Il est beaucoup plus facile d’ergoter sur la mise en place de possibilité de faire du vélo en tant qu’handicapé, que d’alerter le public sur les causes et les conséquences qu’a un handicap invisible sur la personne, son entourage, sa vie sociale et professionnelle.
En effet, de nombreuses villes à Lyon ou ailleurs ont des panneaux d’affichage numériques ou publicitaires.
On y voit parfois des publicités pour la protection de l’enfance, la prévention de certains cancers, sur le tous genrés et racisés et le vivre ensemble.
Mon propos ne se veut pas réducteur, mais veut inclure tout le monde dans le même monde et il serait peut-être temps également de voir fleurir par exemple des panneaux sur le handicap, l’isolement que cela produit, avec la double peine qu’ont engendré les confinements successifs dus au COVID.
Cet isolement amène trop souvent à des dépressions sérieuses, des burn-out et au suicide.
Le suicide touche trois fois plus les personnes handicapées.
Malheureusement face à cette réalité que l’on ne veut pas voir, les pouvoirs publics et politiques ne diligentent aucune étude sur ces sujets où soulager la souffrance humaine des handicapés devient bien secondaire.
En France, plus de 20 % des plaintes pour discrimination viennent du handicap.
Ainsi il est de bon ton de se pencher sur leur cas et sur tous ceux qui préfèrent ne rien en dire et ne pas le dénoncer.
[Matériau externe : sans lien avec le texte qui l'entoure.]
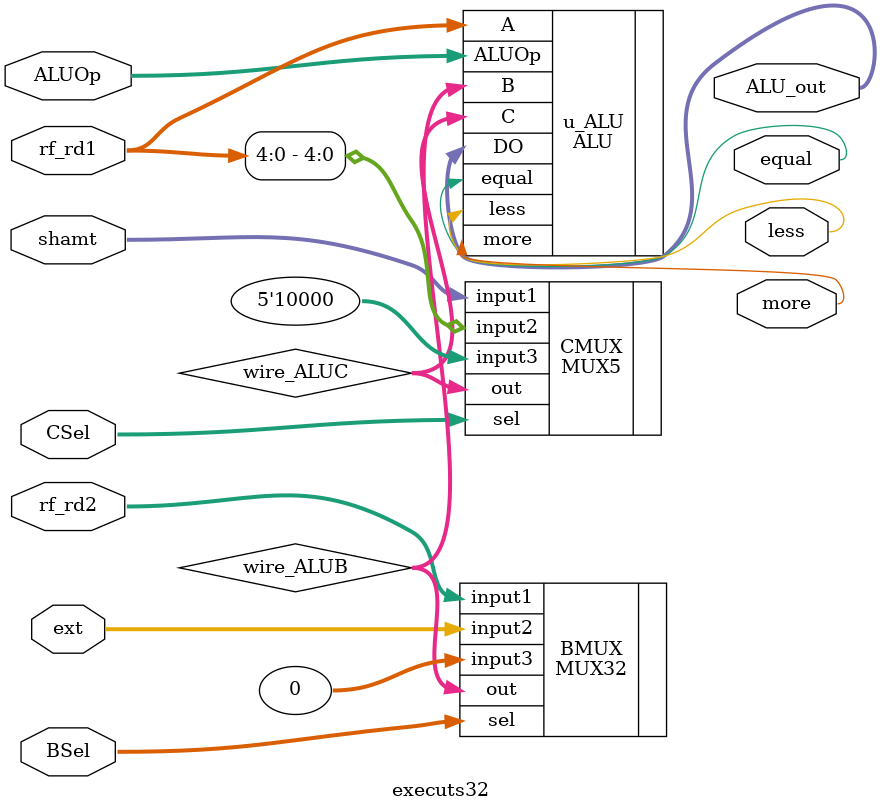
<source format=v>
`timescale 1ns / 1ps


module executs32(
    input[31:0] rf_rd1,
    input[31:0] rf_rd2,
    input[31:0] ext,
    input[4:0] shamt,
    input[3:0] ALUOp,
    input[1:0] BSel,
    input[1:0] CSel,
    output[31:0] ALU_out,
    output less,
    output equal,
    output more
    );
    wire[31:0] wire_ALUB;
    wire[31:0] wire_ALUC;
    
    
    MUX32 BMUX(.input1(rf_rd2),.input2(ext),.input3(32'd0),.out(wire_ALUB),.sel(BSel));
    MUX5 CMUX(.input1(shamt),.input2(rf_rd1[4:0]),.input3(5'b10000),.out(wire_ALUC),.sel(CSel));
    ALU u_ALU(.A(rf_rd1),.B(wire_ALUB),.C(wire_ALUC),.ALUOp(ALUOp),.DO(ALU_out),.equal(equal),.less(less),.more(more));
endmodule

</source>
En effet si, de tous ces chiffres qui sont vérifiables, nous insérons les handicapés invisibles, cela conclut à une énormité de personnes en grande souffrance, sociale, psychologique et souvent économique dont le politique prend peu ou pas compte dans les moyens qu’il veut mettre en place dans sa politique face à ses citoyens que lui-même, consciemment ou inconsciemment, ne prend pas en compte.
Comme certains employeurs qui préfèrent ignorer, voire mépriser, un salarié en situation de handicap invisible, le politique a souvent cette même attitude, par peur, tabou, ou caractère financier.
Par conséquent, le salarié, le citoyen, même compétent et actif, ne peut pas avoir une attitude complètement investie, que ce soit dans le travail ou dans ses devoirs citoyens.
C’est pour cela que même si je suis minoritaire, pour cette cause essentielle à défendre, je veux m’investir pleinement sur ces axes fondamentaux, comme étant un citoyen complètement concerné par cette cause nécessaire pour le vivre ensemble.
Nombreux, comme moi, sont ceux qui ne se satisfont pas de leur situation sociale professionnelle…
Par mon expérience, personnelle, professionnelle, je m’adresse à vous pour pouvoir m’impliquer pleinement et à mon rythme d’handicapé, pour pouvoir discuter avec vous et essayer de trouver des moyens qui puissent combler les lacunes en matière de politique publique sur le sujet du handicap invisible et faire en sorte d’être bon, ambitieux, voire pionnier dans les réponses à apporter.